Adapun dari sisi laba bersih, potensi penurunan diperkirakan sebesar 14% untuk MIKA, 29% bagi SILO, dan 4% untuk HEAL.
“Dari ketiganya, HEAL tergolong paling defensif karena eksposurnya yang lebih besar pada program Jaminan Kesehatan Nasional (JKN),” ungkap Rudy.
MIKA tercatat memiliki eksposur tertinggi terhadap asuransi swasta, yakni 57% dari total pendapatan kuartal I/2025. Disusul SILO sebesar 50%, dan HEAL hanya 26%.

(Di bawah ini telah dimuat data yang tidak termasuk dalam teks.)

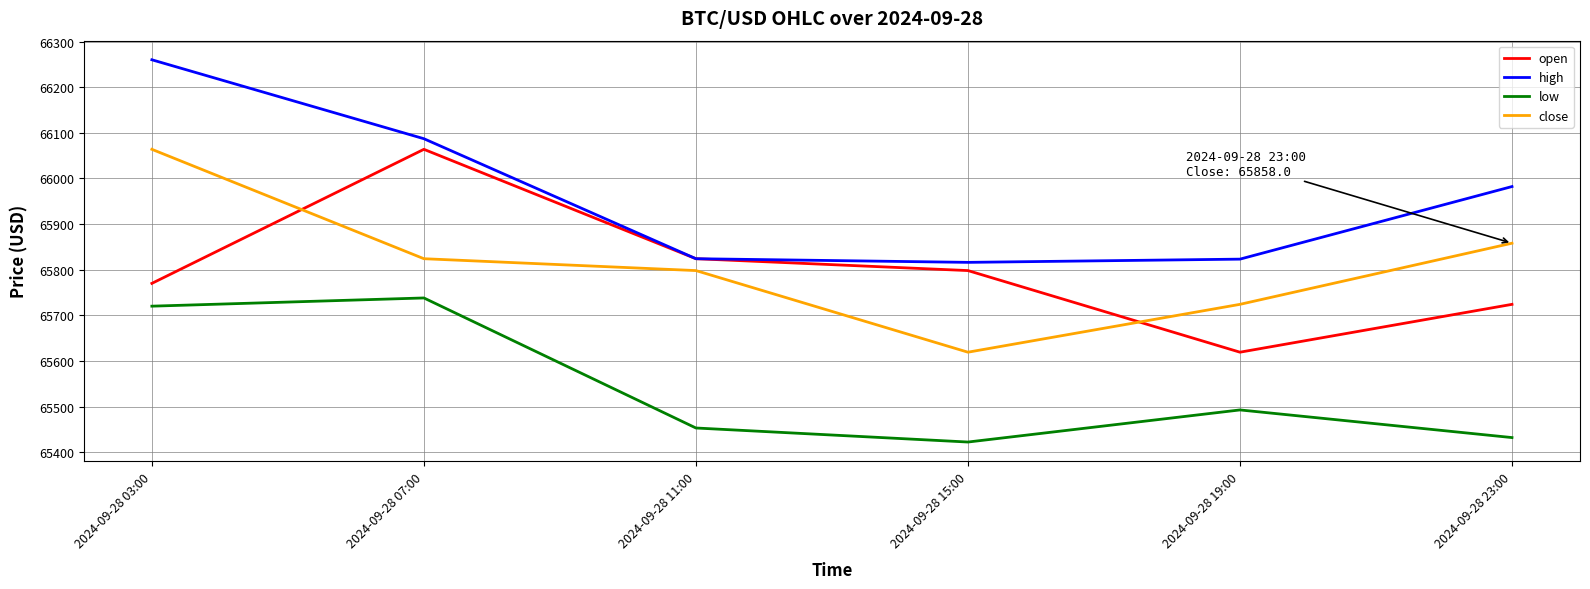

Which series has the largest total across all categories?

high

“Rumah sakit yang menyasar segmen menengah ke atas berpotensi paling terdampak dari perubahan kebijakan ini,” katanya.
Prospek Tetap Overweight
Meski terdapat tantangan jangka pendek, MNC Sekuritas tetap mempertahankan rekomendasi overweight untuk sektor layanan kesehatan. Rudy menekankan bahwa emiten rumah sakit memiliki peluang untuk memperkuat posisi pasar, mencerminkan kinerja solid sejak 2023.
“Kami mempertahankan pandangan positif untuk sektor rumah sakit,” ujar Rudy.
Secara khusus, MNC Sekuritas menilai HEAL sebagai penerima manfaat utama dari skema coordination of benefit (CoB) antara BPJS Kesehatan dan asuransi swasta. Ditambah lagi, HEAL juga akan diuntungkan dari implementasi Kelas Rawat Inap Standar (KRIS) BPJS yang akan diberlakukan paling lambat 1 Juli 2025.
MNC Sekuritas juga menyukai prospek SILO, yang dinilai mampu bertahan berkat kekuatan merek premium di segmen layanan kelas atas, meskipun menghadapi tekanan ekonomi makro.